(WHAT TO WORK ON): Where in the data below does the word "Table" appear? Copy every line that has it.

(GIVEN RECORDS):
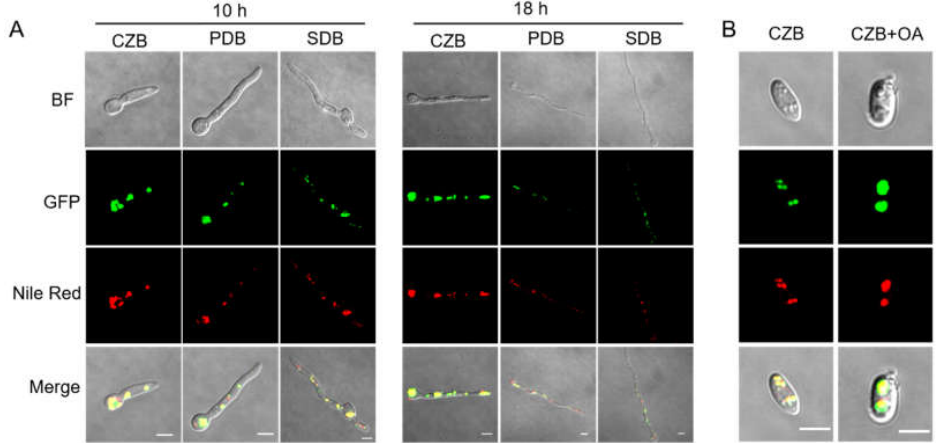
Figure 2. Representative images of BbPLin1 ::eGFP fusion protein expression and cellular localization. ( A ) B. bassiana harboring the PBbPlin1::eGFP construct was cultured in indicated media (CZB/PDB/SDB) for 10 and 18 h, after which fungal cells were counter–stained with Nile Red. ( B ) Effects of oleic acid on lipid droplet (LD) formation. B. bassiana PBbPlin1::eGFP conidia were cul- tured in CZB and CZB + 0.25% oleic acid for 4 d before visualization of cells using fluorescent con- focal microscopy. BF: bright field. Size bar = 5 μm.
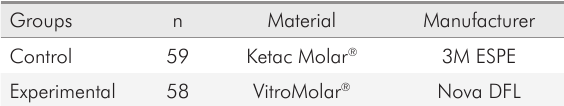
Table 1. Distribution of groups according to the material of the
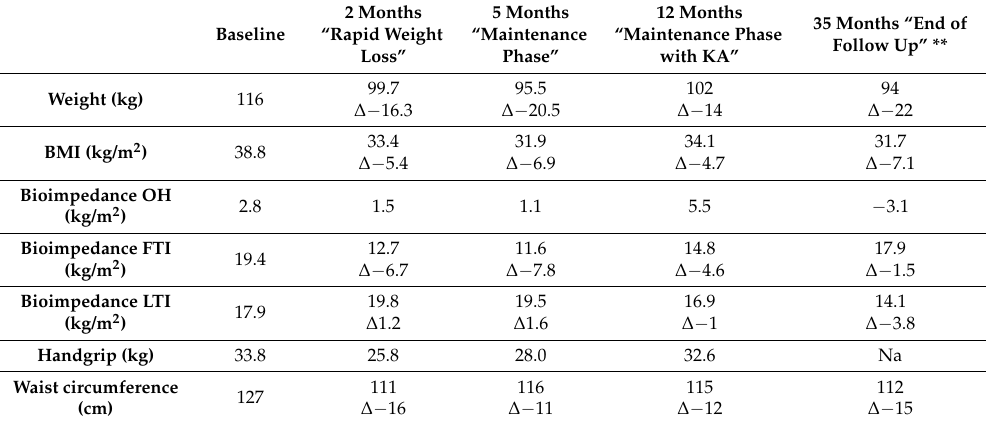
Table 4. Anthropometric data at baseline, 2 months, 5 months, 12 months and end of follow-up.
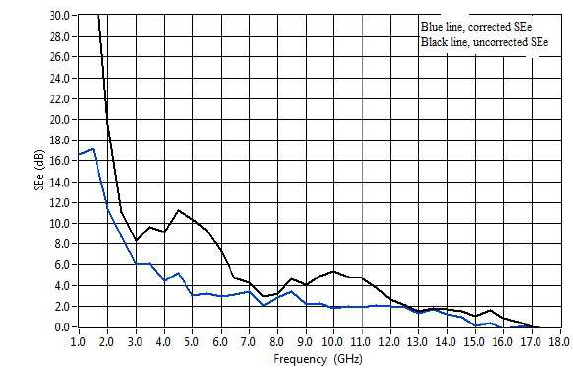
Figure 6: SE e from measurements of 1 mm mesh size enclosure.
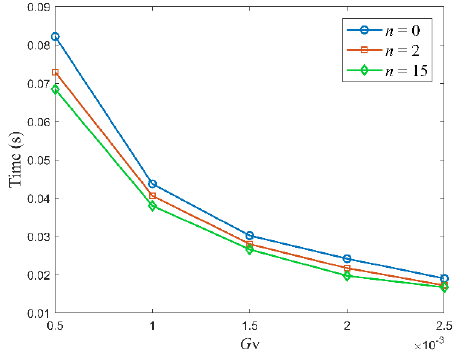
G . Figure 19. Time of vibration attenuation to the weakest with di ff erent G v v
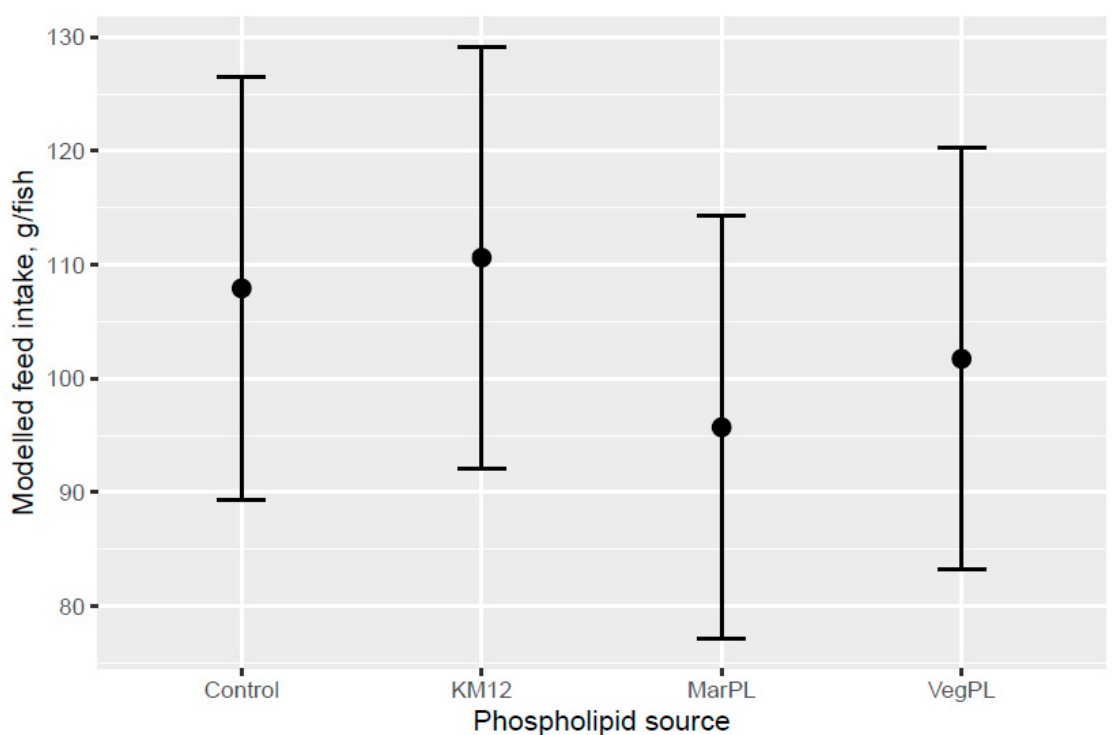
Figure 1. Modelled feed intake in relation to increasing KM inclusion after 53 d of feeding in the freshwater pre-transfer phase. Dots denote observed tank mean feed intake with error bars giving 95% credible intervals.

(WRITTEN ANSWER):
Table 1. Distribution of groups according to the material of the
Table 4. Anthropometric data at baseline, 2 months, 5 months, 12 months and end of follow-up.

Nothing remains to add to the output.